I'd have to guess that 50 or so years ago, if you told Americans that two of the biggest sports-television events in American culture wouldn't broadcast an actual sport, you'd be called crazy.
But think about it for a second: the NBA Draft and the NFL Draft are powerhouse, mark-down-on-the-calendar moments in the sports year. Maybe not as thrilling or exhilarating as the Super Bowl or the NBA Finals, but certainly as omnipresent—after all, every team in the league participates, not just two clubs.
And while both the NBA Draft and NFL Draft have blossomed from humble beginnings (those old television clips don't reveal much glitz, glamor, or bright lights) to star-studded spectaculars, the NFL's edition blows the NBA's out of the water.
Certainly it's impossible to divorce the overall popularity of each league—the NFL is without a doubt more popular from coast to coast than the NBA—from the level of interest surrounding their drafts.
But that isn't the only reason. And neither is the venue: Radio City Music Hall in Manhattan for the NFL does sort of dwindle the Newark's Prudential Center in terms of wow-factor.
No, I can point to at least three more significant reasons why the NFL's draft is so superior to the NBA's.
First, is the timing. The NFL season ends in late January, early February. The NFL Draft doesn't come around until the end of April. When you consider how football-starved fans are after one quarter of the year passing by, it's little wonder that the Draft sparks such excitement, optimism, and debate: it gives fans their fix after a pretty lengthy withdrawal
The second reason hearkens back to a point made by a baseball theorist, the great George Will, who noted in the Ken Burns Baseball documentary that "football represents the manic division of labor that makes life confusing and, I should think, unsatisfying. I mean, who wants to grow up and be a third-and-long yardage pulling guard?"
Not to quibble with his big brain, but I think that's explicitly the reason why NFL fans love the draft.
When you include spots like kicker, punter, kick returner, punt return and the difference between a three-technique and a nose tackle, or a 3-4 outside linebacker and a 4-3 outside linebacker, there are just so many things to mix and match and speculate on that it lets fans feel like they're the GM, like they know their team's needs inside and out.
With only five men on the floor and that lack of speciality, the NBA just doesn't have the same depth.
But the main reason why I think Roger Goodell's offseason showcase overshadows David Stern's is much simpler, even if it's much "newer."
The NFL Draft has always been "bigger" than the NBA Draft. But I think the enormous gap between the two has widened considerably over the last two decades. What has changed regarding the crop of players during that time?

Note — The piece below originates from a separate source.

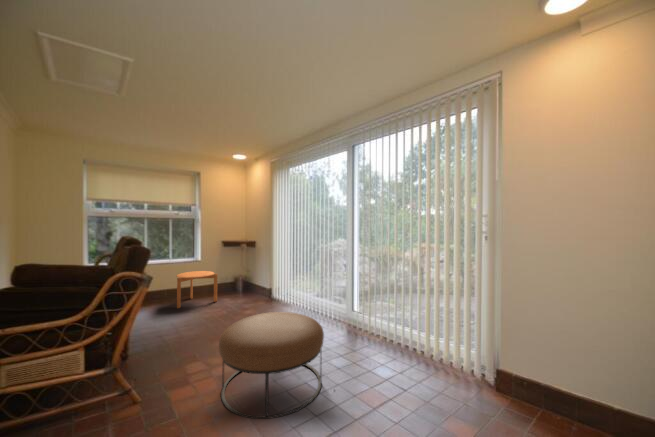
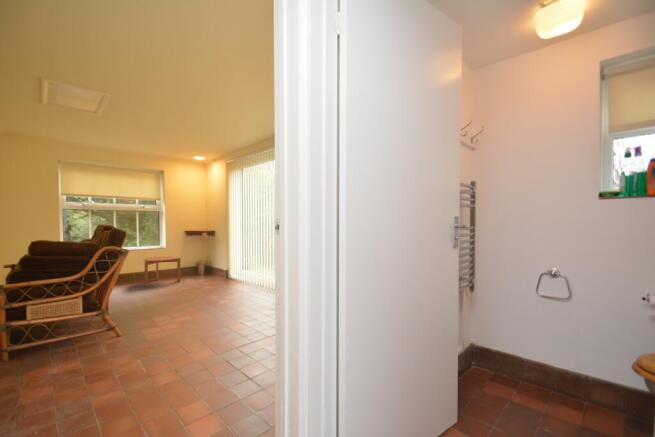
ottoman: present [219,312,324,419] -> none [178,278,253,338]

International, high school, and now one-and-done players have become more prevalent in the NBA Draft than collegians who reached upperclassman status. That means, by and large, the general public knows very little about these players. A significant portion of the top picks in tonight's NBA Draft did not compete in March Madness or the regular college basketball season.
As for the NFL: aside from the suspended Robert Quinn, the first 15 players selected in this year's draft played a college football season and a bowl game. Four of those men left college having stared in a national championship game (Cam Newton and Nick Fairly, along with Julio Jones and Marcell Dareus the year before.)
In short, the general public—I'm not talking just about the diehards who comb message boards and mock drafts daily—knows the crop of players much better top to bottom.
And since these drafts are all about stars and hero-making, knowing who were about to worship, ridicule, and give over our money to via tickets and jersey, that's a big deal.